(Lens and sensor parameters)
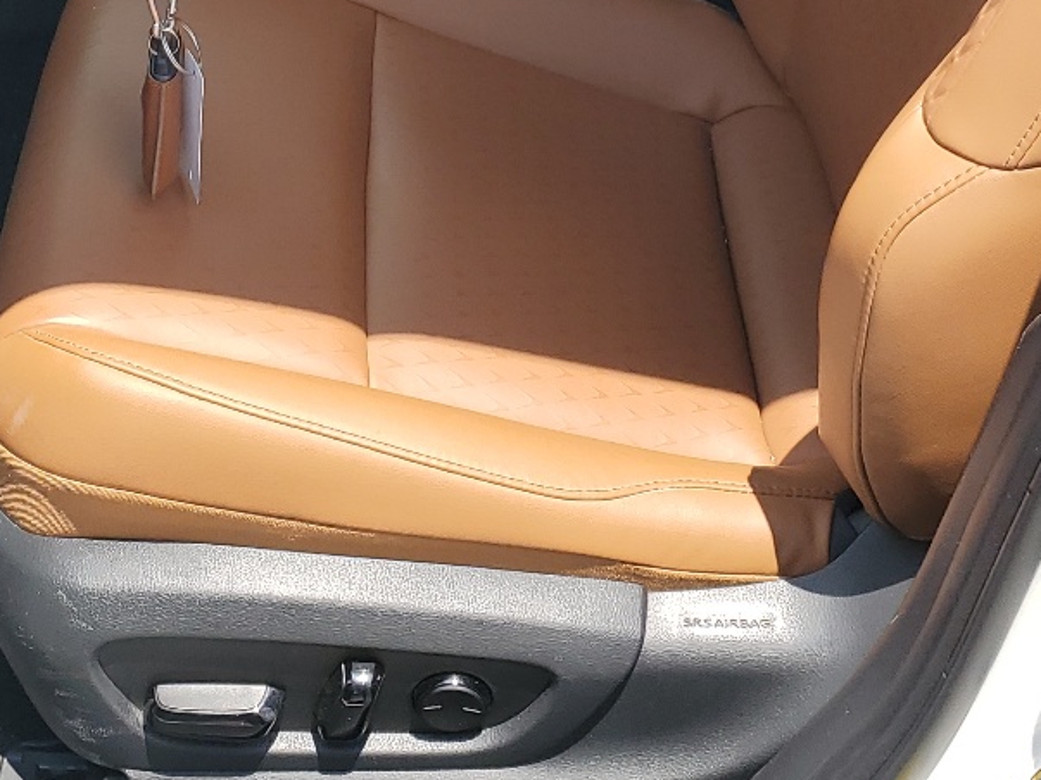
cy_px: -233
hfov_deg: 28.1
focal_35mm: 69
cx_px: 414
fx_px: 2075
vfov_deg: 19.6
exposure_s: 1/1250
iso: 50
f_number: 1.5
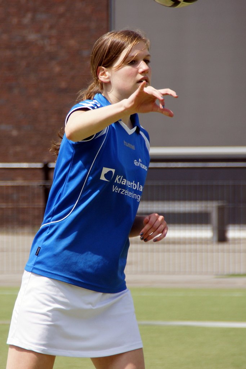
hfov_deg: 5.1
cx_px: 123
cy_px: 184
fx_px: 2766
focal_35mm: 270
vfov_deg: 7.6
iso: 250
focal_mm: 180
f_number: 6.3
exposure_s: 1/1000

Assignment:
Each entry above should be reproduced exactly, with the pictures removed.

Exercise solution:
cy_px: -233
hfov_deg: 28.1
focal_35mm: 69
cx_px: 414
fx_px: 2075
vfov_deg: 19.6
exposure_s: 1/1250
iso: 50
f_number: 1.5
hfov_deg: 5.1
cx_px: 123
cy_px: 184
fx_px: 2766
focal_35mm: 270
vfov_deg: 7.6
iso: 250
focal_mm: 180
f_number: 6.3
exposure_s: 1/1000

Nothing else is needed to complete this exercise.